Groundbreaking research from Just Like Us, the LGBT+ young people’s charity, has recently shown that almost three quarters (74%) of people who believe anti-transgender views do not personally know a transgender or non-binary person. Why does this matter?
In October 2021, I joined Just Like Us as one of the charity’s many transgender ambassadors. I grew up having hardly known another transgender person in my everyday life. I received no education at school about the existence of trans people, and I saw hardly any trans people in the media. It felt like being trans was something that was meant to be hidden. It felt like I was never supposed to know that I was transgender, or if I did, that I should never come out.
Being at an all-girls school, I felt isolated from the rest of my classmates in my experience with my gender. All the other students around me seemed happy with who they were, content with their womanhood, whereas I felt an overwhelming sense of discomfort. Being a woman for the rest of my life just didn’t sit right with me.

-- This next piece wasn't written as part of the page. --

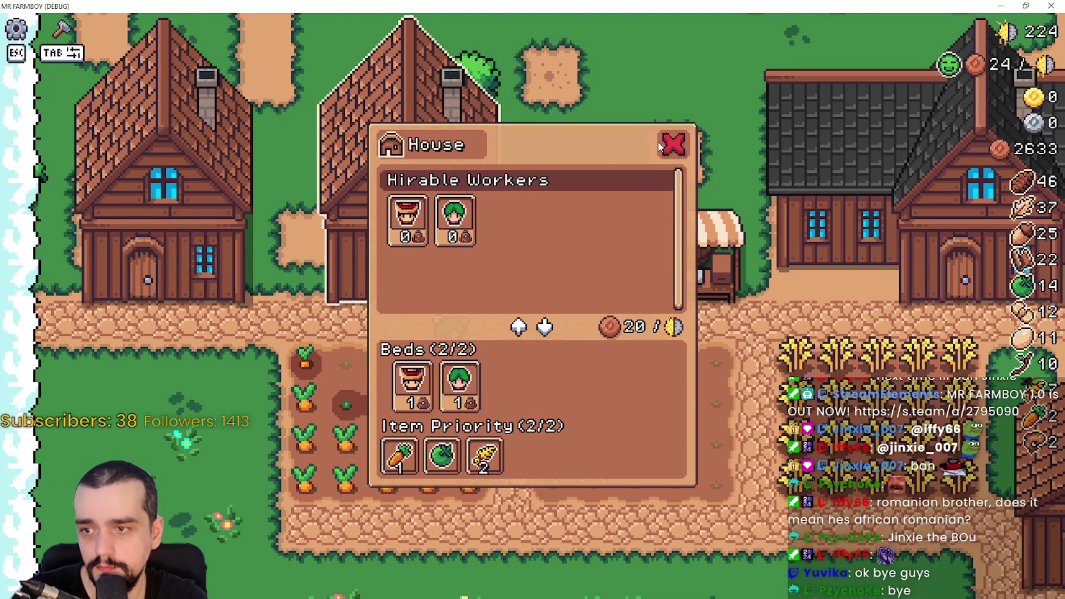
pyautogui.click(672, 146)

I turned to the internet, and was finally able to figure it all out at the age of 14, thanks to what I learned from researching on social media. LGBT+ charities like Just Like Us have also created trans-inclusive educational resources for years now, which helped me to understand why I was feeling the way I did.
However, I couldn’t fully socially transition until I was 16 and had moved to a school two boroughs over for Sixth Form. At my former school, I had been constantly surrounded by transphobia. Many of my classmates would say horrible things about characters in TV shows that were trans or about social media stars who had come out; all of this without the knowledge that I was listening, or without them knowing I was transgender.
I remember a lot of the people I was able to come out to saying to me, ‘You’re the first trans person I’ve known in real life.’ This included friends who identified as lesbian, gay, bisexual, and a whole range of other sexual orientations. I always found this statement shocking. Most of my friends were transgender or non-binary. My best friend growing up had an older brother who’s trans. Was it that these people didn’t know a trans person, or was it that anti-trans views were so normalised that trans people didn’t feel safe disclosing their transgender identity to most people in their everyday life?
Just Like Us’ new research echoes my lived experience perfectly. Many people who say anti-trans things or repeat transphobic statements they’ve seen online do not know a trans person in real life. People who do know a transgender or non-binary person are much more likely to consider themselves allies to the trans community. This is simply because we have much more empathy for the struggles of those we know in our real lives, outside of social media. Being able to know someone who identifies under the transgender umbrella allows that person to see the struggles we face on a day-to-day basis just to be recognised.